Of 40 million registered firms in China, about 391,000 are 100% state-owned (SOEs), 629,000 are at least 30 percent state-owned, and nearly 867,000 have some level of state ownership. Altogether, the capital of firms with state stakes accounted for about 68 percent of the economy in 2017.

State owned firms can own significant shares in other firms, extending the states reach. Scholars have identified 978,609 firms within three degrees of separation from an SOE and more than 3.5 million firms indirectly tied through joint ventures. Among the top 1,000 private owners in China, 78 percent are state-connected, 63 percent directly and 14 percent indirectly.

If mixed-ownership models are included, where SOEs hold a 30 percent stake or maintain indirect equity ties, the total number of state-connected firms ranges from 600,000 to 3.5 million. SOEs also use enterprise groups to spin off subsidiaries, list them on stock exchanges, and bring in private capital while retaining state control.

This state dominance has accelerated. Between 2000 and 2019, the number of private owners directly connected to the state nearly tripled, while indirect connections grew even faster.
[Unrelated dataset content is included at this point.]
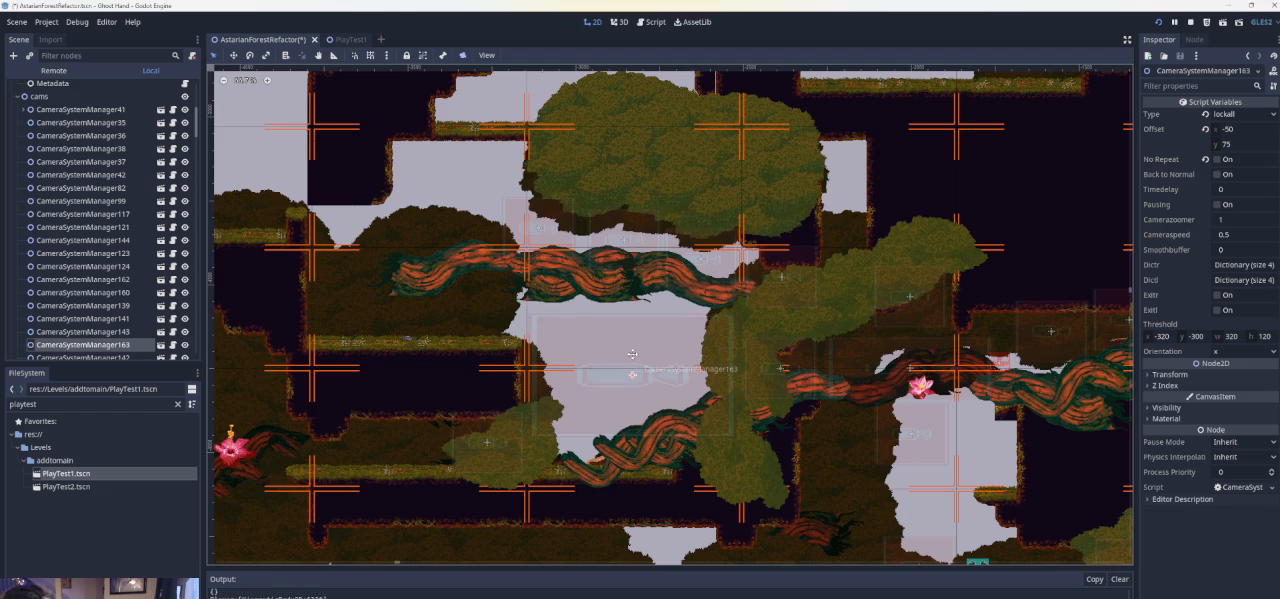
{"buttons": [], "left_stick": "center", "events": []}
By 2022, 71 percent of Chinese companies on the Fortune 500 list were state-owned, rising to 84 percent by asset size. By 2021, 54% of China’s largest firms were state owned.

Apart from Westerners being shills and apologists for China, one reason for the misreporting that downplays the state’s role in the economy is that most measures rely on China’s Annual Industry Survey (AIS) database, which categorizes firms inconsistently and is plagued by errors. Ownership status is self-reported, giving companies incentives to hide or distort their true ties to the state. However, when a deeper analysis is done, state ownership and influence clearly dominate both by firm count and by capital. The CCP directly or indirectly controls well over half of all companies, with 68 percent of capital under state ownership, 85 percent of in-network firms having state stakes, and up to 3.5 million firms connected through broader definitions.

In addition to the CCP’s ownership in companies, the CCP has significant control over the stock market.

In China, the stock market is overseen by the China Securities Regulatory Commission (CSRC), a government agency directly under the State Council. In 2023, the CSRC was formally upgraded as part of broader reforms of Party and state institutions, reinforcing its position as a tool of state control. This stands in sharp contrast to the United States, where stock markets are largely self-regulated and overseen by the Securities and Exchange Commission (SEC), an independent agency.

The CCP has the power not only to regulate China’s stock market but to step in and intervene directly. In late 2023 and early 2024, the China Securities Regulatory Commission (CSRC) ordered institutional investors not to sell stocks in order to stabilize share prices. China’s Supreme People’s Court has also declined to handle securities-related litigation directly—at least as of 2004, deferring such cases to the CSRC.

The state also props up the market through the so-called “National Team,” a group of state funds that routinely intervenes during downturns. These actions show that price discovery in China is not determined by free markets but by government command, something unimaginable in a truly market-driven system.

In practice, China is not a market economy but a hybrid system in which state power permeates every level. The term “socialist market economy” was introduced by Jiang Zemin at the 14th National Congress of the Chinese Communist Party (CCP) in 1992 to describe China’s reforms. It represents what the CCP calls the “primary stage” of socialism, essentially a form of state capitalism reminiscent of the Soviet Union’s New Economic Policy. Xi Jinping has made clear that “the dominant role of state ownership cannot be changed, and the leading role of the state economy cannot be changed.”

The CCP enforces this dominance through direct control of regulators and trading mechanisms, majority stakes across the economy amounting to 68 percent of total capital, and the power to intervene in markets through the so-called “National Team.” It also retains control of land ownership, key strategic enterprises, and all state-owned enterprises, where Party leadership ensures political as well as economic control.